Metal and classical music have a lot in common, but that doesn’t mean the two genres mix easily. So called “metal opera” often sounds cheesy, and the metal versions of Mozart, Holst and others I’ve heard were not particularly impressive. It seems classical music often doesn’t translate well to metal — or, perhaps, the classical-metal crossovers I’ve heard were simply performed by musicians that weren’t up to the challenge.

So I was a little leery when I ran across Galactic Empire, a band that translates John Williams’ scores from the “Star Wars” movies to metal. Let’s face it, “Star Wars” also hasn’t fared well musically outside the classical realm. Do you remember the “Star Wars” disco medley? Or have you just tried desperately to forget it? I know I’ve tried because, frankly, disco sucks.

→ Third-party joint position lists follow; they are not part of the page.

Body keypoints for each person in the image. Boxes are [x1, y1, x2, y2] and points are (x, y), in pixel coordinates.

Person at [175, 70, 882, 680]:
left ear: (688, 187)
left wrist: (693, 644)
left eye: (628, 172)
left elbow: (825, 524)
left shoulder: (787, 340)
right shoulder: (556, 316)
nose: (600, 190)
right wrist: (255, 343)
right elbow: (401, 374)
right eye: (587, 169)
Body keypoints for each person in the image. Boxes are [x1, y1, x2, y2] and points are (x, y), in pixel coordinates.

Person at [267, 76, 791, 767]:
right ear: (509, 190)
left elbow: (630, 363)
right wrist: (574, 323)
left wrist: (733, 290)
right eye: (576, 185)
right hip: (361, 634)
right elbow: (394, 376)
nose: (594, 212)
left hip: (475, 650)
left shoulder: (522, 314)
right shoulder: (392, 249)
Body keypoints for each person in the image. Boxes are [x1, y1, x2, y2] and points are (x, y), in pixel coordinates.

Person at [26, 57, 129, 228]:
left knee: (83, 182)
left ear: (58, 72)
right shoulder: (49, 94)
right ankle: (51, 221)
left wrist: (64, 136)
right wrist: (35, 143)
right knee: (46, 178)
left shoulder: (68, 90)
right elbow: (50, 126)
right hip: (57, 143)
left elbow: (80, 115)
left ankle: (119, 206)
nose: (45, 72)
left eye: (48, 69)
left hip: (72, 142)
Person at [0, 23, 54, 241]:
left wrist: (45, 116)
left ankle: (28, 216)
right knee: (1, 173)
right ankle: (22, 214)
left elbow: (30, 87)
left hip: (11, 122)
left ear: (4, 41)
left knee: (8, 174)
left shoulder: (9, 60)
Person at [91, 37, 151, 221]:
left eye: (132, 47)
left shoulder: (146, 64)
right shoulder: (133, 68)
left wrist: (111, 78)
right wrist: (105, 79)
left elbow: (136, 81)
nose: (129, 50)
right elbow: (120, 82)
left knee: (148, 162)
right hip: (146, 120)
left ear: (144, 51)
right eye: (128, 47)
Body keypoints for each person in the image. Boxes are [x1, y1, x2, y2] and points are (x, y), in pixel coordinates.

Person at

So what a relief it is to say Galactic Empire does Williams and the “Star Wars” scores right. It also manages to rock quite hard, with some pretty stellar muscianship.

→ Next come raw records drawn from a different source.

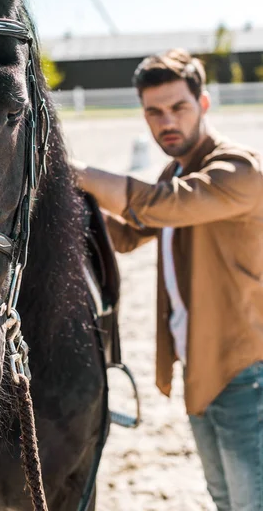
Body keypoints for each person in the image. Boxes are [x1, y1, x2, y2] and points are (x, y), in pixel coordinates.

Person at [73, 48, 263, 511]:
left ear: (204, 104)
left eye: (178, 107)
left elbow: (160, 205)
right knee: (225, 499)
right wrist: (69, 202)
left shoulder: (240, 171)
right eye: (153, 112)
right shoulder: (176, 171)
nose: (166, 122)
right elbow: (126, 234)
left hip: (246, 369)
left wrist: (73, 172)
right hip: (198, 364)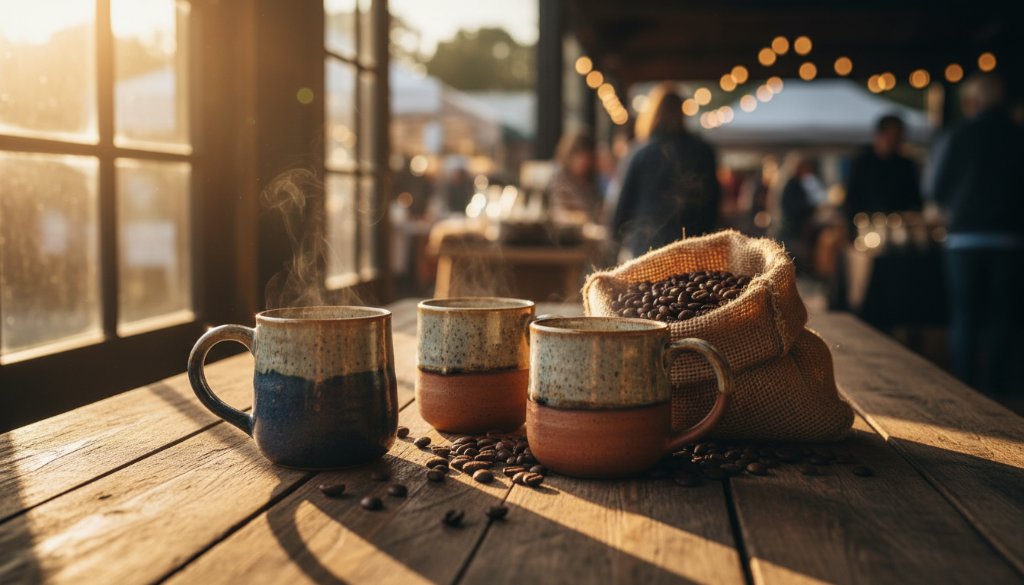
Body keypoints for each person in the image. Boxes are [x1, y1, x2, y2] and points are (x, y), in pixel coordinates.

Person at [930, 74, 1024, 398]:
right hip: (1010, 238)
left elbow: (935, 188)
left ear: (972, 102)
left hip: (964, 239)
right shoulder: (1017, 135)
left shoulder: (958, 134)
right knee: (1002, 314)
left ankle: (965, 387)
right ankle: (998, 387)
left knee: (965, 313)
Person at [612, 84, 720, 257]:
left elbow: (622, 205)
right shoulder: (702, 152)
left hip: (645, 248)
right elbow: (712, 203)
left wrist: (615, 238)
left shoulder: (640, 152)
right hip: (692, 246)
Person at [844, 114, 923, 226]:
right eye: (891, 136)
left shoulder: (906, 166)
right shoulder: (862, 163)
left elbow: (915, 202)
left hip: (899, 228)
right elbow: (851, 200)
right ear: (879, 135)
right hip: (867, 226)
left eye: (898, 137)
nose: (894, 141)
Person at [545, 130, 601, 221]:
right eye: (580, 156)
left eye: (588, 158)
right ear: (570, 154)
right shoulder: (559, 179)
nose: (584, 162)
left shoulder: (591, 179)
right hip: (565, 232)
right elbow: (558, 213)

The musicianship is strong because, frankly, it has to be — Williams’ “Star Wars” scores are hard, and would challenge the chops of any musician. Galactic Empire rises to Williams’ musical challenge.

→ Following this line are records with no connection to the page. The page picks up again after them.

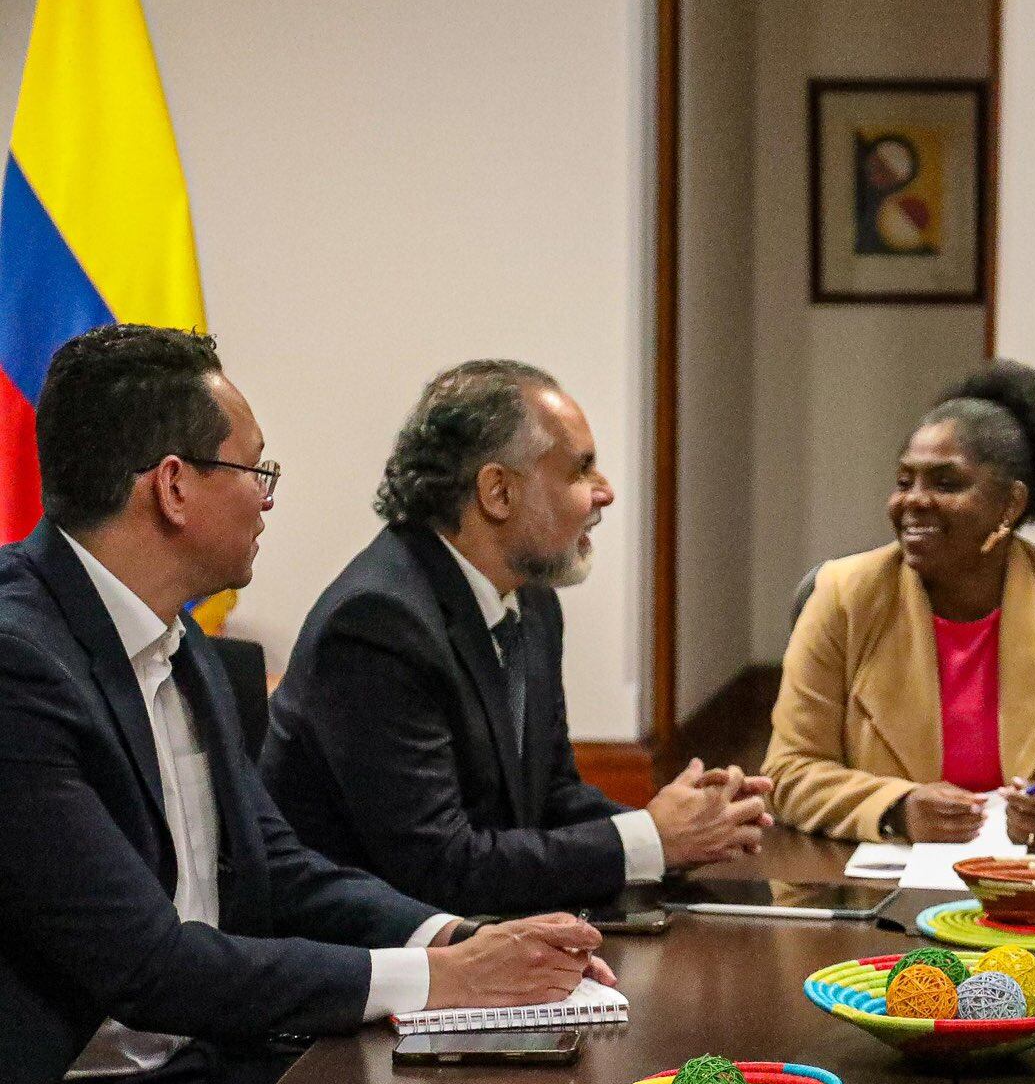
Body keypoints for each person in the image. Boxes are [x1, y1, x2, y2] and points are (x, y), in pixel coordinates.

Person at [0, 327, 616, 1084]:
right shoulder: (18, 661)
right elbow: (149, 966)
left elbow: (277, 870)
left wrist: (456, 935)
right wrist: (441, 977)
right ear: (172, 485)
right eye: (255, 468)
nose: (270, 496)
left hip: (202, 1057)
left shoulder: (182, 642)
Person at [263, 361, 768, 914]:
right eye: (581, 472)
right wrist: (649, 840)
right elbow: (438, 868)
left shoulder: (532, 601)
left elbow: (550, 800)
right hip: (365, 962)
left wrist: (681, 832)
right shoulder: (377, 622)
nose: (605, 494)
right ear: (497, 492)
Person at [763, 360, 1035, 851]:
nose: (913, 500)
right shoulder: (844, 597)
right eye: (903, 481)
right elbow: (790, 772)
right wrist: (898, 809)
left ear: (1011, 505)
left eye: (945, 483)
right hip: (880, 888)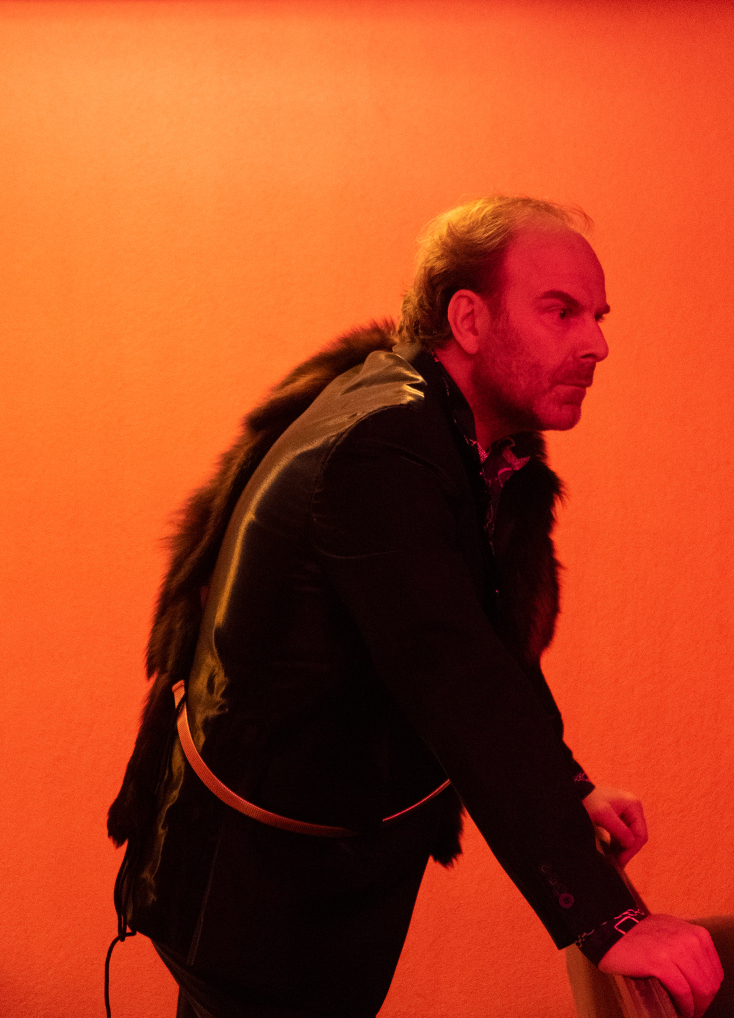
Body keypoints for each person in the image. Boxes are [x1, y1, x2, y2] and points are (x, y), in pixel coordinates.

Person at [108, 196, 723, 1018]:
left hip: (313, 880)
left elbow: (485, 643)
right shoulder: (383, 450)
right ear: (468, 319)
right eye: (561, 311)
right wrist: (611, 921)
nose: (597, 343)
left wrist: (567, 787)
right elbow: (457, 681)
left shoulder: (461, 438)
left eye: (597, 317)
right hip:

The band (Boba Sett, Dark Vader, Shadow Ranger, Red Guard and Bass Commander, on drums, three guitars and bass, respectively) have done their home work with Williams scores. The band does an excellent job of recreating “The Imperial March” “The Asteroid Field,” “Across the Stars” and other themes from the first six “Star Wars” movies in a way that’s interesting yet faithful to the original music. That’s no small feat — Williams’s scores are full of undercurrents of melody, to the the band can often be heard performing three melodies at once.

Since the music was created for the films, the songs are already heavy on dramatic moments and opportunities to be heavy. In terms of “shred (and who doesn’t like shred?) the band members take those scores and run with them — there’s already a lot of shredding built into the music, and each band member has multiple opportunities to shine (drummer Boba Sett in particular continues to amaze me, so kudos to him).

 

Now, it would be easy for the Metal Police or the “trver than thou” to laugh off Galactic Empire as a joke, and say that sc-fi music performed by a band in full costume is not “serious” metal. But that attitude would be silly, and you don’t have to be a “Star Wars” fan to enjoy the wild musical ride here. Hell, Take “Star Wars” completely out of the picture, and what you have is fantastic, intricate instrumental music, played by a band in top form.

So if you’re thinking that you’re too cool for this, you seriously need to lighten up. This is fun, high energy metal. And we allow fun in metal (it doesn’t have to be all nuclear war, catastrophe and evil, you know). This is an album that deserves being checked out.